Extracted text.
North Korea says it has tested an underwater drone that can unleash a "radioactive tsunami".
The "secret weapon" was put in the waters off South Hamgyong province on Tuesday, state news agency KCNA says.
It cruised for over 59 hours at a depth of 80 to 150 metres and was detonated off its east coast, the report says.
But analysts urge caution on North Korea's claim about the capabilities of the new weapon.
Tensions on the Korean peninsula have been running high, as the US and South Korea concluded the largest joint field exercises in five years on Wednesday.
South Korea President Yoon Suk-yeol said on Friday he would "make sure North Korea pays the price for its reckless provocations".
Dubbed "Haeil", Korean for tsunami, the North's weapon is designed to attack enemy vessels and ports by setting off a "super-scale" radioactive wave, KCNA says.
"This nuclear underwater attack drone can be deployed at any coast and port or towed by a surface ship for operation," it adds.
North Korean leader Kim Jong Un supervised this exercise, and said it should serve as a warning for the US and South Korea to "realise the DPRK's unlimited nuclear war deterrence capability being bolstered up at a greater speed", AFP reported.
North Korea's latest weapon appears to be emulating Russian Poseidon torpedoes, said to be capable of spawning radioactive ocean swells and nuclear tsunamis that could destroy coastal cities in the US.

Record excerpts.
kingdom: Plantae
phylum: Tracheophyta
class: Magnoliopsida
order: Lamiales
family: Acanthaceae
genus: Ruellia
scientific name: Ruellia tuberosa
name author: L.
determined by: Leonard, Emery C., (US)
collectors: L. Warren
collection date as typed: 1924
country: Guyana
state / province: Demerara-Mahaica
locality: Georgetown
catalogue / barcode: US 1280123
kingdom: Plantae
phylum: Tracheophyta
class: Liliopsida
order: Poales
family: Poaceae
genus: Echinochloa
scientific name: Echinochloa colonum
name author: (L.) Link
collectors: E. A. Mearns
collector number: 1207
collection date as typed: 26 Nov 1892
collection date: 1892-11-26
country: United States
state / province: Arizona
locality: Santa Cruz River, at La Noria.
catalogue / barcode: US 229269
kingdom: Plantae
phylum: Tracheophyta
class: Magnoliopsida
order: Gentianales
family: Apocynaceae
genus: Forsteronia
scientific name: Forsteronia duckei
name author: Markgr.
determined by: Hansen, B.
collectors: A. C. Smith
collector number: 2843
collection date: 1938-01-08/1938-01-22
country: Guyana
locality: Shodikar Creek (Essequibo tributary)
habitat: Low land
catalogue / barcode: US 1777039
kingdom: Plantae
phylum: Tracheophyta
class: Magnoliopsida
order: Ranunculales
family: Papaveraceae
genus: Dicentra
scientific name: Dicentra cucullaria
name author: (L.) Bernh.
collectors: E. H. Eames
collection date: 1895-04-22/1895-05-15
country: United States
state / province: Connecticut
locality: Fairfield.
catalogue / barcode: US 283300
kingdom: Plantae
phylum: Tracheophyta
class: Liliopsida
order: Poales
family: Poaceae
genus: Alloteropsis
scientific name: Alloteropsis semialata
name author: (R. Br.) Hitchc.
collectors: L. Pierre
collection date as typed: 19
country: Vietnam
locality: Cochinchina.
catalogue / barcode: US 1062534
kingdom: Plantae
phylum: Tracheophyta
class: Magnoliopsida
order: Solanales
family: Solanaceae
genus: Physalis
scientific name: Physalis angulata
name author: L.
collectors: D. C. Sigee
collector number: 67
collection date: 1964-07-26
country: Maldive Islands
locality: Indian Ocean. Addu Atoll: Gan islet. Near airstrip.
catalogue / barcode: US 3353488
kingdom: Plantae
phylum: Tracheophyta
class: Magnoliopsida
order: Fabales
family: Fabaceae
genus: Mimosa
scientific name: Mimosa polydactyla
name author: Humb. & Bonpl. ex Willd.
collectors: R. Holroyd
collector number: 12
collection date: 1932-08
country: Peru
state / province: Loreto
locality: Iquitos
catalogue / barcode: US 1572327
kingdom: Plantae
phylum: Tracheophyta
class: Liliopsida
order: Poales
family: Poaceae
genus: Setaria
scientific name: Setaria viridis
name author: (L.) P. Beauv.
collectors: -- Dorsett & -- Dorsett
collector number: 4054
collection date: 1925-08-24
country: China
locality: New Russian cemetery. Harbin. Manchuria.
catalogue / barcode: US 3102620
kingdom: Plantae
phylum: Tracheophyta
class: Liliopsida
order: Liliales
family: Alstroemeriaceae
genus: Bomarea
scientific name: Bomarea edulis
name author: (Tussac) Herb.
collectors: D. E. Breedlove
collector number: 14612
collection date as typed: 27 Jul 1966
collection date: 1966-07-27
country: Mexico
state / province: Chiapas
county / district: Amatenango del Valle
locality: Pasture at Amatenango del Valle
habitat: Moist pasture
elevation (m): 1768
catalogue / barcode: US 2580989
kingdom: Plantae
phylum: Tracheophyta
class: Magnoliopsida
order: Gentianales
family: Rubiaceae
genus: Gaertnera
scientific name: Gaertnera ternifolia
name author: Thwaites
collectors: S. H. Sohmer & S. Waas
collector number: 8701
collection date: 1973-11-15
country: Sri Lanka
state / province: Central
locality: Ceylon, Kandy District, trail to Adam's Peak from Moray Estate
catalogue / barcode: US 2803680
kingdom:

Written tasks.
1. According to the article on North Korea's underwater drone, how long did the drone cruise before it was detonated?
2. Which countries are named in the article on North Korea's underwater drone? List every one.
3. Resume the article on North Korea's underwater drone after its final sentence.
The rows have nothing to do with the article about North Korea's underwater drone.

Solved tasks.
1. For over 59 hours.

2. North Korea, South Korea, the US, Russia

3.
This weapon is the first of its kind, says Hong Min, a research fellow at the Korea Institute for National Unification. "It is very difficult to be detected in advance by any reconnaissance or interceptor assets that South Korea and the United States have so far."
"North Korea is showing a behavioural pattern of responding with 'nuclear weapons' to all military responses against the past, ongoing and future [US-South Korea] joint exercises," he said.
But Leif-Eric Easley, a professor at Ewha University in Seoul, said Pyongyang's latest claim "should be met with scepticism".
"It is clearly intended to show that the Kim regime has so many different means of nuclear attack that any pre-emptive or decapitation strike against it would fail disastrously," he said.
Ankit Panda, a nuclear weapons specialist at the Carnegie Endowment for International Peace, said: "I tend to take North Korea seriously, but can't rule out the possibility that this is an attempt at deception/psyop (psychological operations)."
Mr Yoon said North Korea was "advancing its nuclear weapons by the day, and carrying out missile provocations with an unprecedented intensity". He made the comments at a ceremony marking West Sea Defence Day, an annual holiday to commemorate the soldiers who died while defending the Northern Limit Line, a disputed maritime border between the Koreas.
Separately, the North fired strategic cruise missiles on Wednesday "tipped with a test warhead simulating a nuclear warhead", KCNA says.
First-ever video footage of North Korea's long-range Hwasal-1/Hwasal-2 "strategic" cruise missiles. (via KCTV) pic.twitter.com/Bv5MbPDP7B
— Ankit Panda (@nktpnd) March 24, 2023
Last Thursday, Pyongyang test-fired an intercontinental ballistic missile just hours before the leaders of South Korea and Japan met for landmark talks.
In 2022, North Korea launched more than 90 missiles - the most it has ever fired in a single year to date - despite being subject to a raft of sanctions from the UN, the US, the EU and its neighbouring countries.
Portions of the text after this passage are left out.